For this Story Lab option, I've picked out five different microfiction projects for you to look at and browse through, and then you will write up a blog post with your thoughts. Maybe you will also want to write some microfiction yourself; you can do that as an extra credit assignment this week, or any week (Microfiction Extra Credit).
Here are the materials to explore (read and/or listen):
Part 1: Tiny Tales. The site you are at right now is my own 100-word-story site where I write 100-word stories based on mythology and folklore and then collect those stories into books. You can see the books I have written and which I have in production, and you can also poke around and see what you think about the stories. Take a look here to learn more: Tiny Tales in 100 Words. Plus..... there is now an anthology of stories from the students in Fall 2020. Check out their book here: Tiny Tales from Fall 2020.
Part 2: Tiny Love Stories. The New York Times has contests where readers send in 100-word-stories about love. This is a wonderful collection to browse, very different in style and tone from the folktales and legends here at this blog. These tiny stories are very contemporary, much more literary in style, artful, allusive: Tiny Love Stories.
And here's another newspaper-based project: a 101-word story contest from the Monterey Weekly: 2020 Winners.
Part 3. Hint Fiction. This is an NPR story about hint fiction, stories that are just 25 words in length. You can listen and/or you can read the transcript. Being so short, these stories rely even more on readers filling in the gaps: 'Hint Fiction' Celebrates The (Extremely) Short Story.
Part 4. Six-Word Stories. This also comes from NPR, and it's about biographical six-word stories: Can You Tell Your Life Story In Exactly Six Words? Again, you can listen to the story or read the transcript. There is also a related project at NPR: The Race Card Project: Six-Word Essays (not stories, but very personal essays... in just six words!).
Part 5. Two-Sentence Horror. Thanks to someone in class, I learned about this Reddit space: Two-Sentence Horror. You have to join Reddit to post, but you can browse without joining. (Yeah, it's Reddit, so things are a bit ... chaotic, but there are some great stories there!)
Writing up your thoughts. Spend a half hour or so exploring these materials, and then write up a blog post with your thoughts. Anything you want to comment is good; here are some prompts if you are not sure what to write about: Have you read/written microfiction before? What do you think about this style of storytelling? Which kinds of stories did you find that were most intriguing to you? Did you learn any storytelling techniques as you browsed these materials that you might want to use in your own writing? And do you think you will try writing some microfiction of your own...?
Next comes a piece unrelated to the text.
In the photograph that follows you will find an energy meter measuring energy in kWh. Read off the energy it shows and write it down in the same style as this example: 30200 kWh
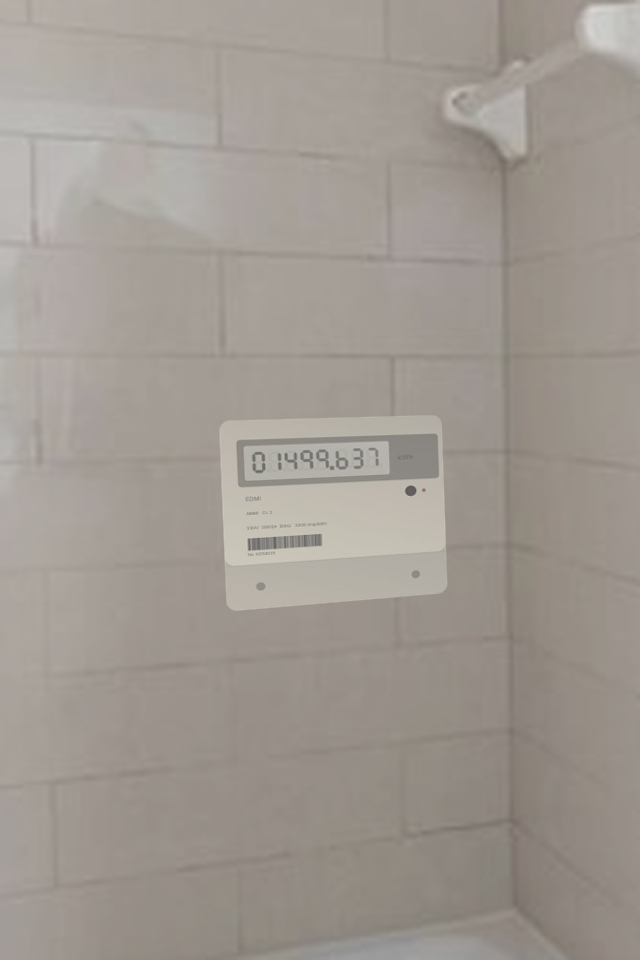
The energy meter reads 1499.637 kWh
Blog Post. For your blog post, use "Lab, Week ##" for the post labels (based on whatever week it is), and include "Week ## Lab" somewhere in the blog post title. Include at least one image (with image information) in your post, along with links to whatever story materials you are including in the post (i.e. if you copy-and-paste a tiny story into your post to use as an example, make sure to cite the source).